Scott introduced Decline’s “Lately” by saying that they hadn’t played it live in two years, but absence just makes the heart grow fonder for this epic, orchestral, amazing track. He also said it was going to be their last song, but, in reply to the moans, added, “It’s at least twelve minutes long”. However, he was wrong on both counts, as the band nearly doubled that length by adding on their semi-improvised, never-recorded, live classic, “Rock In A” (‘Encore breaks? We don’t need no stinkin’ encore breaks!…)

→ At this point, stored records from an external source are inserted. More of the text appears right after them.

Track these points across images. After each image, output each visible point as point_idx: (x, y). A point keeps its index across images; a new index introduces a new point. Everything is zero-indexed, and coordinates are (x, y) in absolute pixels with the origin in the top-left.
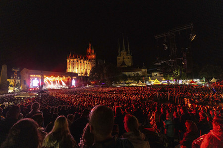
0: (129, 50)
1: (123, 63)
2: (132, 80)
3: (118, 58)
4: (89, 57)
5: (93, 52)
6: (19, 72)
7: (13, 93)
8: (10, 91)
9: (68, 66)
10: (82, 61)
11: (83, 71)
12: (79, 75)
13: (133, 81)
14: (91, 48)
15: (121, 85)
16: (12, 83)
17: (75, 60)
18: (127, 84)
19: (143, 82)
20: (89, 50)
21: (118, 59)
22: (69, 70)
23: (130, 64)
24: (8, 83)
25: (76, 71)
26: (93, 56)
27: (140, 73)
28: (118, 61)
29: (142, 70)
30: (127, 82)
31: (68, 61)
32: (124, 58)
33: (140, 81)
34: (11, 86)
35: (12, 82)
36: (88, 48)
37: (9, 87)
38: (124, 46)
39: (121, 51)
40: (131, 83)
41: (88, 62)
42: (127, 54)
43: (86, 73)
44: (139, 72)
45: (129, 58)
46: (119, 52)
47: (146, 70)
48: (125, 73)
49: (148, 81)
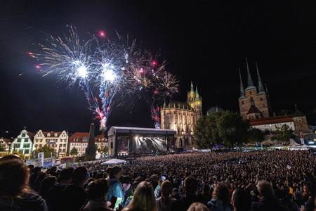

This enormous amount of time allowed the band to go absolutely nuts on stage. Viola player Abi Fry ran around the carpeted stage barefoot (actually, she was shoeless throughout the show…), while keyboardist/trumpeter Phil Sumner jumped in on guitar when lead guitarist Martin Noble was… indisposed. You see, not only did the Red Stripe-swilling Noble crowd-surf (starting by launching himself onto the house-left drunks in front of him, who he’d credited with calling “Waving Flags”), but he then proceeded to do something Music Hall in Williamsburg (QRO venue review) has likely never seen before: he climbed on top of the house-left floor speakers, behind the suspended ceiling speakers, and grabbed the balcony’s side, climbing up the railing and into the balcony! And then, just when you thought he’d disappeared for the night, he was climbing down from the house-right balcony onto the other side of the stage…
Maybe it was lax security, or a wild crowd (there were fans who were busted, though not thrown out, for drinking from a flask and smoking weed on the stage floor…), or who knows what, but British Sea Power ended the night crazy and out of control, with the three guitarists literally falling over each other (while Scott was still strumming). With a band with as great a stable of songs like British Sea Power, there were going to be ones that were unfortunately missed (like Decline’s too-good-for-words “Remember Me”). And it’s too bad that the band’s enormous stuffed grizzly bear, Ursine Ultra, “couldn’t get a visa” (methinks Stephen Colbert had something to do with this…), or that they couldn’t reprise, indoors, the t-shirt cannon from the Norman Music Festival (QRO photos). However, it’s good to know that the group can play with any hand, and it was a night like no other, from a band like no other.